I have noticed that a sixth, particularly a harmonic sixth, sounds very harsh when the lowest note is below C3 and especially harsh if the sixth is minor. In fact, a minor sixth below C3 sounds to my ears, more like an augmented fifth than a minor sixth. Below C2, the sixth might as well be as harsh as the tritone. But why? Why is it that a very consonant interval becomes harsh below C3? Thirds become muddier, but they don't become more harsh. Fourths and fifths also don't become more harsh. And of course the octave isn't going to become harsh unless that octave turns into a false relation.

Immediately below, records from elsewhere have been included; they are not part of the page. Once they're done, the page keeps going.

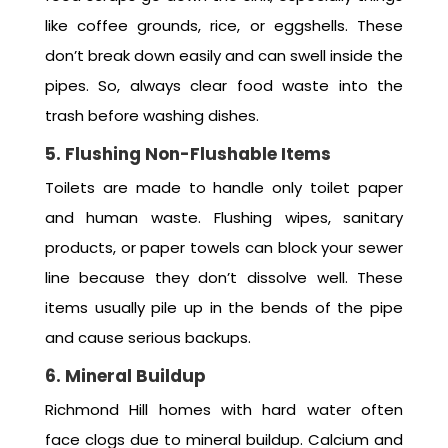
like coffee grounds, rice, or eggshells. These
don’t break down easily and can swell inside the
pipes. So, always clear food waste into the
trash before washing dishes.
5. Flushing Non-Flushable Items
Toilets are made to handle only toilet paper
and human waste. Flushing wipes, sanitary
products, or paper towels can block your sewer
line because they don’t dissolve well. These
items usually pile up in the bends of the pipe
and cause serious backups.
6. Mineral Buildup
Richmond Hill homes with hard water often
face clogs due to mineral buildup. Calcium and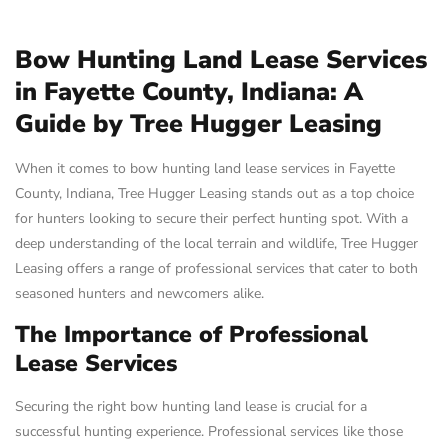
Bow Hunting Land Lease Services
in Fayette County, Indiana: A
Guide by Tree Hugger Leasing
When it comes to bow hunting land lease services in Fayette
County, Indiana, Tree Hugger Leasing stands out as a top choice
for hunters looking to secure their perfect hunting spot. With a
deep understanding of the local terrain and wildlife, Tree Hugger
Leasing offers a range of professional services that cater to both
seasoned hunters and newcomers alike.
The Importance of Professional
Lease Services
Securing the right bow hunting land lease is crucial for a
successful hunting experience. Professional services like those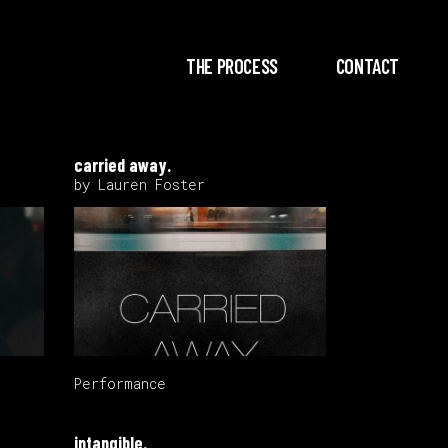
THE PROCESS
CONTACT
carried away.
by Lauren Foster
Performance
intangible.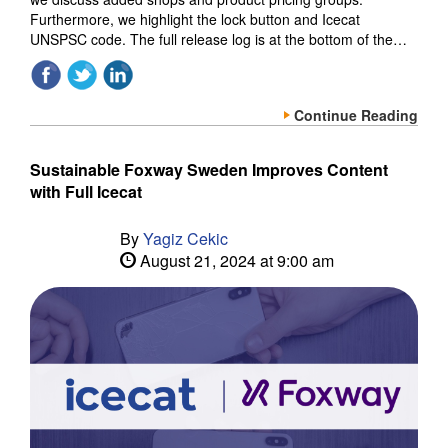
Furthermore, we highlight the lock button and Icecat
UNSPSC code. The full release log is at the bottom of the…
Continue Reading
Sustainable Foxway Sweden Improves Content
with Full Icecat
By
Yagiz Cekic
August 21, 2024 at 9:00 am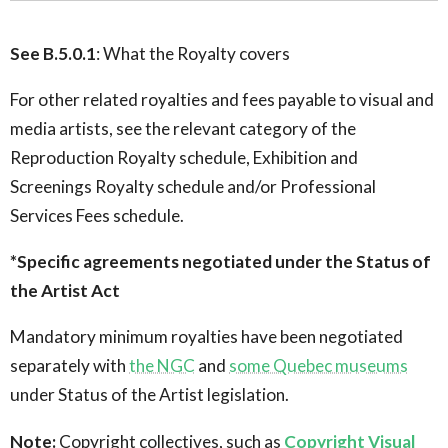
See B.5.0.1
: What the Royalty covers
For other related royalties and fees payable to visual and
media artists, see the relevant category of the
Reproduction Royalty schedule, Exhibition and
Screenings Royalty schedule and/or Professional
Services Fees schedule.
*Specific agreements negotiated under the Status of
the Artist Act
Mandatory minimum royalties have been negotiated
separately with
the NGC
and
some Quebec museums
under Status of the Artist legislation.
Note:
Copyright collectives, such as
Copyright Visual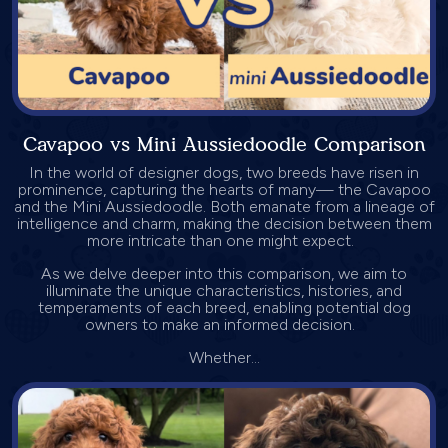
Cavapoo vs Mini Aussiedoodle Comparison
In the world of designer dogs, two breeds have risen in
prominence, capturing the hearts of many— the Cavapoo
and the Mini Aussiedoodle. Both emanate from a lineage of
intelligence and charm, making the decision between them
more intricate than one might expect.
As we delve deeper into this comparison, we aim to
illuminate the unique characteristics, histories, and
temperaments of each breed, enabling potential dog
owners to make an informed decision.
Whether...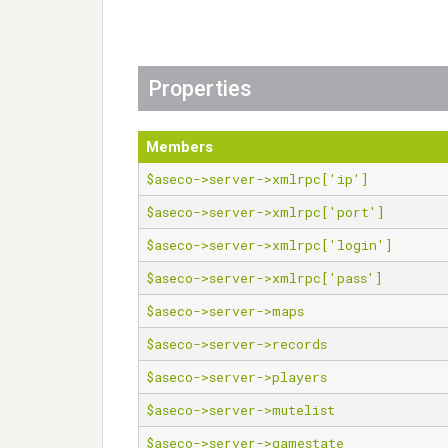
Properties
Members
$aseco->server->xmlrpc['ip']
$aseco->server->xmlrpc['port']
$aseco->server->xmlrpc['login']
$aseco->server->xmlrpc['pass']
$aseco->server->maps
$aseco->server->records
$aseco->server->players
$aseco->server->mutelist
$aseco->server->gamestate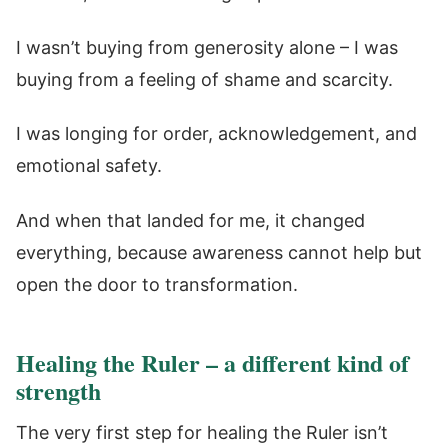
I wasn’t buying from generosity alone – I was
buying from a feeling of shame and scarcity.
I was longing for order, acknowledgement, and
emotional safety.
And when that landed for me, it changed
everything, because awareness cannot help but
open the door to transformation.
Healing the Ruler – a different kind of
strength
The very first step for healing the Ruler isn’t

Now, if that sixth is part of a consonant triad, it doesn't become harsh, just muddy. But by itself, the sixth becomes harsh below C3. Even if upper voices in the treble clef add harmony, if the sixth is below C3, it still sounds harsh, though not as much as it does unharmonized. It is only when the harmony is added within the same register that I don't hear a harshness from the sixth. But why is the sixth so harsh in the low register? Here is the harmonic series:
And here is where the consonant intervals show up in the harmonic series:
As you can see, in the harmonic series, both the major and minor thirds and the major and minor sixths overlap at the fifth harmonic. The major sixth is between the third and fifth harmonics and the minor sixth is between the fifth and eighth harmonics. So, this might explain why the minor sixth sounds like an augmented fifth in the low register. But, according to this, the major sixth should be more consonant than the major third because the major third uses the fourth harmonic whereas the major sixth uses the third harmonic. But in the low register, even this major sixth sounds harsh, whereas the thirds just sound muddy.
So what gives? Why is it that below C3, all sixths sound harsh whereas thirds just sound muddy in that register and all sixths above C3 sound like a very consonant sixth? Harmonics alone doesn't seem sufficient to explain this harsh sixth in the low register.